3D Rat Airway Tissue Model for Translational Toxicology Studies

A scalable and reproducible in vitro 3-dimensional organotypic model of rat airway that will replicate biological responses is needed to provide an alternative to traditional in vivo rat toxicity tests. The aim of this study was to test the utility of a primary cell-based 3D reconstructed rat epithelial airway tissue (REAT) model to screen toxicants, inhaled drugs, and formulations for irritation potential. To achieve this goal, primary cells were expanded in monolayer culture and seeded onto microporous membrane inserts to reconstruct 3D organotypic REAT tissues. Then, tissues were characterized for polarity of epithelial cells (histology), epithelial cell markers (confocal microscopy), barrier integrity (transepithelial electrical resistance, TEER), and drug transporters and drug metabolizing enzymes (RT- PCR). Functionality for toxicological studies was also assessed using 4 chemicals at four concentrations (5, 25, 125, and 250mg/mL) of different classification categories. Analysis of the 3D REAT revealed well polarized epithelium with a physiological TEER value of >300 Ώ*cm2 mimicking the airway microenvironment.

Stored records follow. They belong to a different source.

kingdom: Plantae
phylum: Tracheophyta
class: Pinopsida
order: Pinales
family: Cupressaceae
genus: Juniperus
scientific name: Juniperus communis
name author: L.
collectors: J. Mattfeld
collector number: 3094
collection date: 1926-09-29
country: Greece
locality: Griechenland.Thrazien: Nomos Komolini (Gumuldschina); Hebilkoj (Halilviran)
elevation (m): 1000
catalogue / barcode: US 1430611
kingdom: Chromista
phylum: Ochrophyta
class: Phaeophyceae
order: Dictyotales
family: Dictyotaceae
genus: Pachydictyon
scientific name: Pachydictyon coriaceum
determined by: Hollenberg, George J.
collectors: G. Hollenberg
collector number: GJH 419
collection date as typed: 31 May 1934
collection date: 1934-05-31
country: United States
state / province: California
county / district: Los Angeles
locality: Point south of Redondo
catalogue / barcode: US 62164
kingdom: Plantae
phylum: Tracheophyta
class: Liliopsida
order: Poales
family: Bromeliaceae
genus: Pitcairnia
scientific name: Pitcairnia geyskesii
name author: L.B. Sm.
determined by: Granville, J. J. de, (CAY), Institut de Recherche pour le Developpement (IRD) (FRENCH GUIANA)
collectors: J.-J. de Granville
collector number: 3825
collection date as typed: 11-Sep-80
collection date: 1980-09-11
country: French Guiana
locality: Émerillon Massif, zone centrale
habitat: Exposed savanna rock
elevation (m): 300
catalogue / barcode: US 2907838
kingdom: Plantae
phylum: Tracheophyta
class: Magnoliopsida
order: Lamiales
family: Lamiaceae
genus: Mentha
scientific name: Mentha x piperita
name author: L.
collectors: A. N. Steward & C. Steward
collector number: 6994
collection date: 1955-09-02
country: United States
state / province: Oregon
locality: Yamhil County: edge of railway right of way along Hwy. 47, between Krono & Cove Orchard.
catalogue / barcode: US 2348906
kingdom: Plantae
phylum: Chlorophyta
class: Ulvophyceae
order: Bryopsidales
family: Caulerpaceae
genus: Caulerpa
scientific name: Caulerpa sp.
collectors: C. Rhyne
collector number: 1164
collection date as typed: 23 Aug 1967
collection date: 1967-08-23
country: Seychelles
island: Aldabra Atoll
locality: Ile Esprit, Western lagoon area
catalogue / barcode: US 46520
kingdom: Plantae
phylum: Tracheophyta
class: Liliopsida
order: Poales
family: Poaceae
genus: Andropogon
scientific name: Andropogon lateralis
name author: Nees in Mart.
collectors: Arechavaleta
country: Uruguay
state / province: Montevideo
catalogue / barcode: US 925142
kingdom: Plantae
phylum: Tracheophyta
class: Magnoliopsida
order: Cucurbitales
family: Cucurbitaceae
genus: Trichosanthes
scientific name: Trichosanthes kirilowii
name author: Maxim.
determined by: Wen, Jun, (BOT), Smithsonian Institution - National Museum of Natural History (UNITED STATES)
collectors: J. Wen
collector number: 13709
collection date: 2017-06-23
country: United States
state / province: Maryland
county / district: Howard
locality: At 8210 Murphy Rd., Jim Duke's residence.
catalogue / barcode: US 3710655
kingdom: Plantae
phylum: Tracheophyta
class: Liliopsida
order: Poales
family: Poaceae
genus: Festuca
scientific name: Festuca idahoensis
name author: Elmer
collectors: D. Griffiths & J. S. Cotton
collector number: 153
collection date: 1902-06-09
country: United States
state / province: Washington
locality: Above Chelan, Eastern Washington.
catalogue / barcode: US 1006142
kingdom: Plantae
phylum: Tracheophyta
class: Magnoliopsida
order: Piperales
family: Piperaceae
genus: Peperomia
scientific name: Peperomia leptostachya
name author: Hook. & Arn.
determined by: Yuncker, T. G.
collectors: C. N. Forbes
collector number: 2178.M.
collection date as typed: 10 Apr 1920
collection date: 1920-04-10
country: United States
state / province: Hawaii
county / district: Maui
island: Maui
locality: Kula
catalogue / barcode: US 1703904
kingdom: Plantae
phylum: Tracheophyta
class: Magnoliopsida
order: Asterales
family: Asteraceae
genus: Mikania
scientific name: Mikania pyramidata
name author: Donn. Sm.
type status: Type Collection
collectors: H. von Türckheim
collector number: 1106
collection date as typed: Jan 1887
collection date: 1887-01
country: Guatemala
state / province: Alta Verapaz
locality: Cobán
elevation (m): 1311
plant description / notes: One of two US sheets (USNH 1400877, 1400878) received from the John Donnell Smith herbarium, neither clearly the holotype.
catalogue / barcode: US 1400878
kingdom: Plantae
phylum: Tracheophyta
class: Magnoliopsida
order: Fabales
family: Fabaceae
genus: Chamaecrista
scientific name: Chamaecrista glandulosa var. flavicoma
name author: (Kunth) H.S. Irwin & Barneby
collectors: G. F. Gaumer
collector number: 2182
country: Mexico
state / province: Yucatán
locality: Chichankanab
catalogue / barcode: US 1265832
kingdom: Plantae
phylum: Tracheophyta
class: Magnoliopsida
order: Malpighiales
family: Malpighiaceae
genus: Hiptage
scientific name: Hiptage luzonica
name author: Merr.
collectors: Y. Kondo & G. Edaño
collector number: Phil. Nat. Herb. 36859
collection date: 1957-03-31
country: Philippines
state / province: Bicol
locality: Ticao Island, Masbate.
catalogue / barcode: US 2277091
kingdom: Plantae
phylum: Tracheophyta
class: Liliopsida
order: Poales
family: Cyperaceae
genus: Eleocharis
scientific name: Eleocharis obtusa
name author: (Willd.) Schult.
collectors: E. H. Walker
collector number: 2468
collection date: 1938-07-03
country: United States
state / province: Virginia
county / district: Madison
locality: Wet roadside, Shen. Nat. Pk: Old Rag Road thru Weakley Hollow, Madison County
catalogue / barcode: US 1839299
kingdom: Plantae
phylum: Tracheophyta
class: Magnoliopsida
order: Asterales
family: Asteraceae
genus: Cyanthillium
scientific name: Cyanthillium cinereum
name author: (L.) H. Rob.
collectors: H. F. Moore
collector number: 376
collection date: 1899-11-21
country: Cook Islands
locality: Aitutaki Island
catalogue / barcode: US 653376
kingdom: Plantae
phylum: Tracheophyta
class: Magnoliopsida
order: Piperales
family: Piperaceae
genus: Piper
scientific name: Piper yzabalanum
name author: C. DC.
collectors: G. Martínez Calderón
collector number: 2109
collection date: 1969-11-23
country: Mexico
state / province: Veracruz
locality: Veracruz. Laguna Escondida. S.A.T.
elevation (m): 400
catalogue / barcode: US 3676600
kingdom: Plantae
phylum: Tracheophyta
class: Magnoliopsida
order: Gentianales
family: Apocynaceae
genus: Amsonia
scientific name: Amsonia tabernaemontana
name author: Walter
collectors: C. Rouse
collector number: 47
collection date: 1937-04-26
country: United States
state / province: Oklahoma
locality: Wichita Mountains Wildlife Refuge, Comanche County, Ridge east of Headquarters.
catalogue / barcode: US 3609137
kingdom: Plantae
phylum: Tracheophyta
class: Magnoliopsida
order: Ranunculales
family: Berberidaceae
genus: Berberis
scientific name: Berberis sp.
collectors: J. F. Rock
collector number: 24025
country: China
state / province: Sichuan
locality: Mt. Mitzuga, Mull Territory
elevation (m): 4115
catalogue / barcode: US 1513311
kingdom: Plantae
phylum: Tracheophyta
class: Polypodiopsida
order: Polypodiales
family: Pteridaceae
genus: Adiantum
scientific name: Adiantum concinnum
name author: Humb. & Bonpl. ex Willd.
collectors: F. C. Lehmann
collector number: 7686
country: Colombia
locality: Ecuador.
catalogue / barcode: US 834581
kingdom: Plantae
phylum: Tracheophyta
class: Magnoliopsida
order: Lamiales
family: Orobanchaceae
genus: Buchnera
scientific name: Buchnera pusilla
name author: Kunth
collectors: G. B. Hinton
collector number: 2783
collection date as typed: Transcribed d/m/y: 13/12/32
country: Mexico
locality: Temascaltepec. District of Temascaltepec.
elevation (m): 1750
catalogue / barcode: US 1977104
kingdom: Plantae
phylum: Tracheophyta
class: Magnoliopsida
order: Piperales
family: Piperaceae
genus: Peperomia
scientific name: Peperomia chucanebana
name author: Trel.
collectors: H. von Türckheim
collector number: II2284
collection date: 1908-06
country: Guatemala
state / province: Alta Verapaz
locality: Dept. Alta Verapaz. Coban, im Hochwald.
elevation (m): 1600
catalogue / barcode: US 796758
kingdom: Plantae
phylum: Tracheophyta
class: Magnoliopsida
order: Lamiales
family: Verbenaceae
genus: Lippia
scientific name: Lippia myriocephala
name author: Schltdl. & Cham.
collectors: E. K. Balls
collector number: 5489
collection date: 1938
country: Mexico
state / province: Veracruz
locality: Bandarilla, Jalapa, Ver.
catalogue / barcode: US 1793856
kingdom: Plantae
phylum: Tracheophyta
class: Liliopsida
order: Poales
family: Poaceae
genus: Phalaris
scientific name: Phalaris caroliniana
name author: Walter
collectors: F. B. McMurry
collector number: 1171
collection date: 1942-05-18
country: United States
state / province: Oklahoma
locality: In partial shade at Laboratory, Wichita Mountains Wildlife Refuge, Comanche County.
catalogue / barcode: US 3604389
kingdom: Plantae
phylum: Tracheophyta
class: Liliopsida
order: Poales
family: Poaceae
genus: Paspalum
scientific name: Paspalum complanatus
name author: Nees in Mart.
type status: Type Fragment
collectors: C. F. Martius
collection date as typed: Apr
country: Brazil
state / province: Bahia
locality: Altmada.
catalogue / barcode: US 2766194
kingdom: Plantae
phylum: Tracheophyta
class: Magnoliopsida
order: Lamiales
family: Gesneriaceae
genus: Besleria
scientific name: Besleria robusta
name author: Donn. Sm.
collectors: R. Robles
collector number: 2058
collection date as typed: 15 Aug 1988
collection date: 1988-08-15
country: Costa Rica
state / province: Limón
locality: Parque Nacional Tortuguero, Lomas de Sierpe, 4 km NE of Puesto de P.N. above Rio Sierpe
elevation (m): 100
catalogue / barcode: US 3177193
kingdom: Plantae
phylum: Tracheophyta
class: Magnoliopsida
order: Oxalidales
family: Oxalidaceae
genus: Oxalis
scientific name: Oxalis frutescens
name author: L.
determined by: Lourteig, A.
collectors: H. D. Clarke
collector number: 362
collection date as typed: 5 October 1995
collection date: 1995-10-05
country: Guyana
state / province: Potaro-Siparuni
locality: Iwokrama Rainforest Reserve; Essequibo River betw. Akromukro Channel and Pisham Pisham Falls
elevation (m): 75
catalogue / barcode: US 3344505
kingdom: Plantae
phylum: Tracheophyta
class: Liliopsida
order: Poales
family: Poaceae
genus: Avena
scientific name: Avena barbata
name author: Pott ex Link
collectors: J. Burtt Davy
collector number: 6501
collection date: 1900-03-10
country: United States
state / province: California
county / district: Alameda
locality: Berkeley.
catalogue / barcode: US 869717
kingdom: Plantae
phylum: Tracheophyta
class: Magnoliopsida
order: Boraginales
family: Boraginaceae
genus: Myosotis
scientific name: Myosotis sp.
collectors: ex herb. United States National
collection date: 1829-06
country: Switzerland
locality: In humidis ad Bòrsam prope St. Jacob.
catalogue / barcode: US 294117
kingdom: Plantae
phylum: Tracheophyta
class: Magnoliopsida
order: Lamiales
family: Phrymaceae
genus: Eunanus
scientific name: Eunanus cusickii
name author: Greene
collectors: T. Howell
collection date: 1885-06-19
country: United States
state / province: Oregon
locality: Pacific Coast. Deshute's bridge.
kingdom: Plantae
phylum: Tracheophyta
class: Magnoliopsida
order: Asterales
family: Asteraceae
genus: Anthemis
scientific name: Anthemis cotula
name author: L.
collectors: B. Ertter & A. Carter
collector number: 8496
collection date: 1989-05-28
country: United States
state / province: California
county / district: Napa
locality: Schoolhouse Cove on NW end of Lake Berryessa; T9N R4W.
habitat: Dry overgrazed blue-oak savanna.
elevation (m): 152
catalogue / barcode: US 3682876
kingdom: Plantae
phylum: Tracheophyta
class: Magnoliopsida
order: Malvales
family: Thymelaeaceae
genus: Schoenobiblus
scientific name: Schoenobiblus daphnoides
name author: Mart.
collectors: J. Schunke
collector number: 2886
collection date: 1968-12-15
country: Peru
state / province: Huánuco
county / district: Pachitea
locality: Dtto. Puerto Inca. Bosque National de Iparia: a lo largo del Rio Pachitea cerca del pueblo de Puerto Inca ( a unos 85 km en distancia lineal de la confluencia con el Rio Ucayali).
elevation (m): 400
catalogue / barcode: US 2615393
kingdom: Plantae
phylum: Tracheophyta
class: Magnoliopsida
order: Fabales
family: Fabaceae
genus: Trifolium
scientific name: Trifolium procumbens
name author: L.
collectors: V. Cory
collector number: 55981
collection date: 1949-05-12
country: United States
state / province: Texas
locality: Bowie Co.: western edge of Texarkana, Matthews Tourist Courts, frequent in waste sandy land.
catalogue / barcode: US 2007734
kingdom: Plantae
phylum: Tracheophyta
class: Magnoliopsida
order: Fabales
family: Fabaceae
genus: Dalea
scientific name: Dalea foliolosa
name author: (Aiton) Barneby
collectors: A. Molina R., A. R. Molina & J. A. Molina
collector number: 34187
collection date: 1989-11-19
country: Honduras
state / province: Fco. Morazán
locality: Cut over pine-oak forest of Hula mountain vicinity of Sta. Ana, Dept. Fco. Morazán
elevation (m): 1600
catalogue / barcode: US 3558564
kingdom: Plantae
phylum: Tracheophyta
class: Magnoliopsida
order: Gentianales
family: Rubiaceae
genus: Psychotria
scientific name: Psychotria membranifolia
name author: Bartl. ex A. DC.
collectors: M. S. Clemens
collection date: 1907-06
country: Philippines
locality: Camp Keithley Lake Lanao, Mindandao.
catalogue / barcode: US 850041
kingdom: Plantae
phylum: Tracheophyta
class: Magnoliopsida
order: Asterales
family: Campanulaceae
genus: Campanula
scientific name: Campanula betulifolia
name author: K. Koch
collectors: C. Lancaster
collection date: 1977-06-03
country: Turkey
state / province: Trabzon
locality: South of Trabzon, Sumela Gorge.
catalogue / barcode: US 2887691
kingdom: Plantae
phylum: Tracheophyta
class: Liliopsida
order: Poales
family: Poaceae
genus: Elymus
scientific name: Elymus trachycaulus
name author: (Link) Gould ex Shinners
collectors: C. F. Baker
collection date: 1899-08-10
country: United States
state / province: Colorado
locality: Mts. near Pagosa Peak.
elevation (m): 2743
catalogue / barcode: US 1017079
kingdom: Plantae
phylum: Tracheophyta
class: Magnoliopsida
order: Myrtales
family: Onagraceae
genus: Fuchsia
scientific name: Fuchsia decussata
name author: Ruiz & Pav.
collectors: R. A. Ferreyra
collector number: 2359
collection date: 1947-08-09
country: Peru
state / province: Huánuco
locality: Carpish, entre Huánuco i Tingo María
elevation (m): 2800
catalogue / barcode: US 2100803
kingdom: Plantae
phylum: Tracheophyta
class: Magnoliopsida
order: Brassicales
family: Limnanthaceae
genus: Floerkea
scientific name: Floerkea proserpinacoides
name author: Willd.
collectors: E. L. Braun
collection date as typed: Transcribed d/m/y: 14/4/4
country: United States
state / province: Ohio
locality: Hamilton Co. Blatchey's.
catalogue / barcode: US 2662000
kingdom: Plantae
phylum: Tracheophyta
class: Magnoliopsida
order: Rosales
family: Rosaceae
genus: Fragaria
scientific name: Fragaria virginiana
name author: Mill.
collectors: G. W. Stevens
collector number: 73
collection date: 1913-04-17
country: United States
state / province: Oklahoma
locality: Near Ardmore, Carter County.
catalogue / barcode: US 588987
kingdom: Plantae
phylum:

RT-PCR results showed expression of drug transporters (influx and efflux) and drug metabolizing enzymes: aldehyde dehydrogenases (2, 3a1, 3b1, 5a1, 6a1, 7a1, and 9a1), CYP450 enzymes (1b1, 26b1, 2c80, 2f4, 2s1, 2t1, 3a9, and 4f6), and esterases. Acute exposure to the chemicals showed varying levels of tissue viability (toxicity) by MTT assay. Based on the minimum concentration required to reduce tissue viability by 40%, the test chemicals were rank-ordered from maximal to minimal toxicity: Propamocarb (25 mg/mL), Diazinon (25 mg/mL)> Methomyl (125 mg/mL)> Permethrin (>250mg/mL), vehicle control. Thus, the REAT tissue model will be a useful tool to predict rat airway toxicity and bridge rodent to human translation of in vitro inhalation toxicology data. Such models can also reduce the use of animals for experimentation.